La méfiance est encore de mise entre le PKK et le gouvernement d’Ankara. Ömer Çelik, le porte-parole de la formation présidentielle, le Parti de la justice et du développement (AKP), a accueilli la dissolution avec précaution, rapporte le journal turc Daily Sabah : « Ce sera un tournant lorsque la décision de dissoudre et de déposer les armes sera mise en œuvre concrètement et intégralement, y compris par toutes les branches et structures illégales du PKK (…), tant à l’intérieur qu’à l’extérieur [de la Turquie]. » Le flou persiste notamment quant à une faction syrienne émanant du PKK, les Unités de protection du peuple (YPG), principale composante des FDS et qui ne se considèrent pas concernées par l’appel à la dissolution.
Du côté kurde également, certaines craintes demeurent, à propos de la capacité de M. Erdogan à donner des gages de paix. Sa radicalisation autoritaire, qui a mené à de larges manifestations dans le pays depuis le mois de mars, alimente la peur d’une rechute.

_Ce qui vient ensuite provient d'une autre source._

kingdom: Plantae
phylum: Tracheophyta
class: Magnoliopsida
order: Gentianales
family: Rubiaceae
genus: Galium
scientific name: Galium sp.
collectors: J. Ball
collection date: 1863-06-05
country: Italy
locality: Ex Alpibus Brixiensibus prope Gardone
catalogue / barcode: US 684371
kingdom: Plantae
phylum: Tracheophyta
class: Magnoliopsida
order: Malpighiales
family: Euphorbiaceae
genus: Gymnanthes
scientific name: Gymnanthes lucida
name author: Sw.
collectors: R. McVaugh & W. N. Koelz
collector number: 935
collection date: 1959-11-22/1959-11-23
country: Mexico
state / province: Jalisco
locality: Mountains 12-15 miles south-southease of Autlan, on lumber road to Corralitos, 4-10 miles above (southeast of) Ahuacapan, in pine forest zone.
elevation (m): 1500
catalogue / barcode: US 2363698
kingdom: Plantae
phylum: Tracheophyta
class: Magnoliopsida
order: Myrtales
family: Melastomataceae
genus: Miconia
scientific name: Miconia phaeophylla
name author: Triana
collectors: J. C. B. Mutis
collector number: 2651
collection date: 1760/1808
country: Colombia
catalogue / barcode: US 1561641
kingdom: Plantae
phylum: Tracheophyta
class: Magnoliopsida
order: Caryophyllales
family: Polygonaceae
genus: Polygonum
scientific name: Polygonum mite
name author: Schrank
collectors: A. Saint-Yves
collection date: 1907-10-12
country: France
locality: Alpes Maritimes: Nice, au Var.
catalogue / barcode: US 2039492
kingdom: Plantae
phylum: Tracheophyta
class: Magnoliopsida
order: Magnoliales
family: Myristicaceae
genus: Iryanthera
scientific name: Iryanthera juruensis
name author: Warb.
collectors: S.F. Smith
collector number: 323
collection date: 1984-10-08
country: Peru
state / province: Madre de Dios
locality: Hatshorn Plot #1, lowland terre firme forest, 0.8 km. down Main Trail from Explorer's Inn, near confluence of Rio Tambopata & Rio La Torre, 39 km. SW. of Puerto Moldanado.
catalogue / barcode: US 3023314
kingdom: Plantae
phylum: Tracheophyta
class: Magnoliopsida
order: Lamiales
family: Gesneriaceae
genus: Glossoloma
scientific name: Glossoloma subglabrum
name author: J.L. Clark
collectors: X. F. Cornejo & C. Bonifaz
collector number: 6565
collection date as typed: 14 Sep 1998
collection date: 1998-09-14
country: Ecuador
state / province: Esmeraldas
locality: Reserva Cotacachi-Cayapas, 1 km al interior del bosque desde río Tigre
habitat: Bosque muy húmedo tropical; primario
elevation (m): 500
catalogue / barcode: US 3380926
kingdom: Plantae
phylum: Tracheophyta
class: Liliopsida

La poursuite des répressions en Turquie et des bombardements sur le Kurdistan irakien – plus de 200 rien qu’en avril, selon RFI – laisse planer le doute. « Si la Turquie ne fait pas de concessions aux Kurdes, des groupes dissidents pourraient apparaître », met en garde l’historien Hamit Bozarslan. Un avis partagé par Adel Bakawan, qui note néanmoins que s’opposer à l’appel à la dissolution de M. Öcalan ne serait pas simple, et risquerait de mener à la décrédibilisation de ceux qui s’aventureraient dans cette voie.